**Entries shown**
[Start of Attachment]
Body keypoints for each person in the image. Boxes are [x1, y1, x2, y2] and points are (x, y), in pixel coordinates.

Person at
[End of Attachment]
[Start of Attachment]
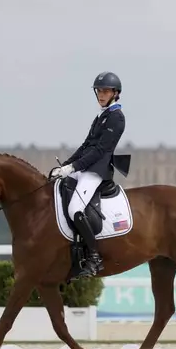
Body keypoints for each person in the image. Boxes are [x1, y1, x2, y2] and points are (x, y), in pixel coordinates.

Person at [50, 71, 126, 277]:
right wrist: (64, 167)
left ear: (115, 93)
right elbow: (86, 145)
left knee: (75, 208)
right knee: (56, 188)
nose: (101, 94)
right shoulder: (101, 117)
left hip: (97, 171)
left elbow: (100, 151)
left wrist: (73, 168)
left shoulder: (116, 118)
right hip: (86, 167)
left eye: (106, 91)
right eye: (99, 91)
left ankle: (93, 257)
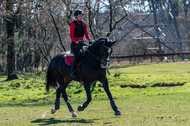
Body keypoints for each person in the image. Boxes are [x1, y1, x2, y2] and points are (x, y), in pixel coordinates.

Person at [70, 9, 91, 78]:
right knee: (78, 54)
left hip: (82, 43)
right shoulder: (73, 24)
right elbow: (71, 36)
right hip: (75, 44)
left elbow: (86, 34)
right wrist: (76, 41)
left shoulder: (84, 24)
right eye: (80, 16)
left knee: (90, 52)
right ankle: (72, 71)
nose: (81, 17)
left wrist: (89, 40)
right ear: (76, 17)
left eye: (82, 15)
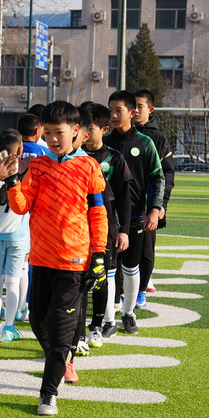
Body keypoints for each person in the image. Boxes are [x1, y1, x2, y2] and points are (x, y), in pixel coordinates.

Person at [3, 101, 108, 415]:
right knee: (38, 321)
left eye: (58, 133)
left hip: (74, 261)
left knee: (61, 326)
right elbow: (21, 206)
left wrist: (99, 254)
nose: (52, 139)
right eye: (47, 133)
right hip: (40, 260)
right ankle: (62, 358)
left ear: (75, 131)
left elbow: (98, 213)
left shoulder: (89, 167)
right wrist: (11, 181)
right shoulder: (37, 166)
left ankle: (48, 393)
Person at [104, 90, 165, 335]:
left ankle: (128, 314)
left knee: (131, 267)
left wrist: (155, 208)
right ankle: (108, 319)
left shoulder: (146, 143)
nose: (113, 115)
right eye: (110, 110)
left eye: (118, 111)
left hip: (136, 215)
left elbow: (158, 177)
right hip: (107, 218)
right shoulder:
[End of Attachment]
[Start of Attachment]
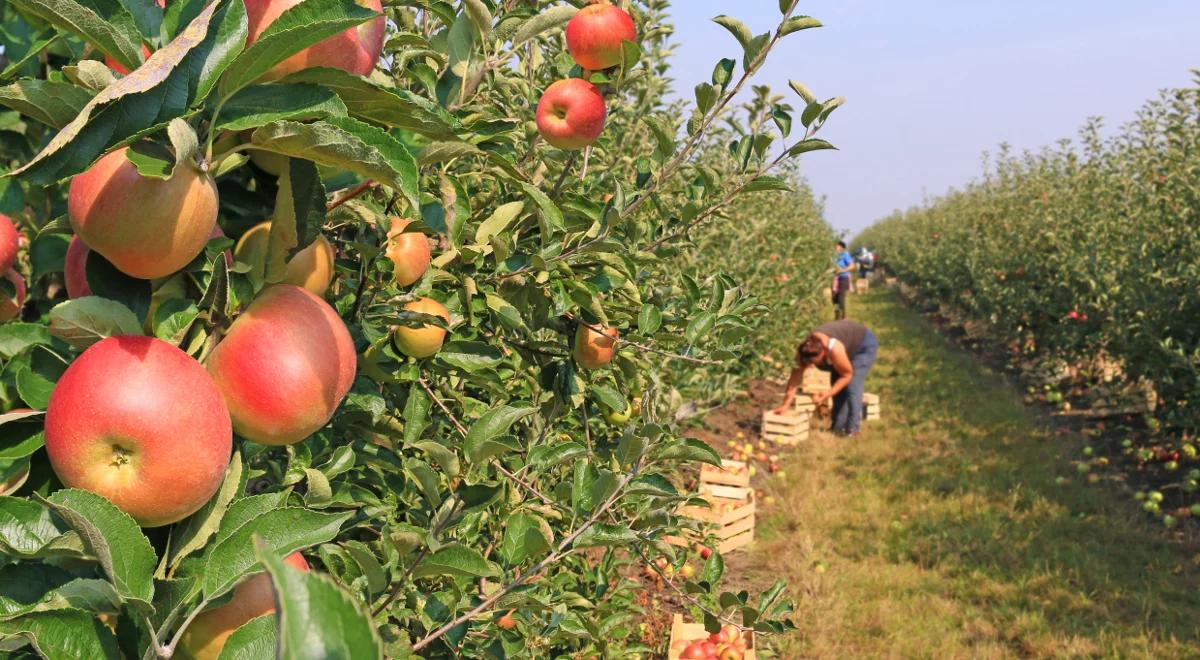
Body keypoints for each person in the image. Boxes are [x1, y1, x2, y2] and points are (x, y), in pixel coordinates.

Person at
[End of Attachment]
**What you need to do**
The answer must be the lines above from the one containing "right ear: (76, 17)" through the one containing "right ankle: (108, 319)", reproduced exactly, with no pictures and nothing else.

**Task response**
right ear: (76, 17)
left eye: (82, 15)
Body keypoints for each person in the image. Boxes are [x1, y1, x2, y2] and points are (x, y), in pixel coordinates.

Person at [3, 101, 108, 415]:
right knee: (38, 321)
left eye: (58, 133)
left hip: (74, 261)
left knee: (61, 326)
right elbow: (21, 206)
left wrist: (99, 254)
nose: (52, 139)
right eye: (47, 133)
right hip: (40, 260)
right ankle: (62, 358)
left ear: (75, 131)
left elbow: (98, 213)
left shoulder: (89, 167)
right wrist: (11, 181)
right shoulder: (37, 166)
left ankle: (48, 393)
Person at [104, 90, 165, 335]:
left ankle: (128, 314)
left knee: (131, 267)
left wrist: (155, 208)
right ankle: (108, 319)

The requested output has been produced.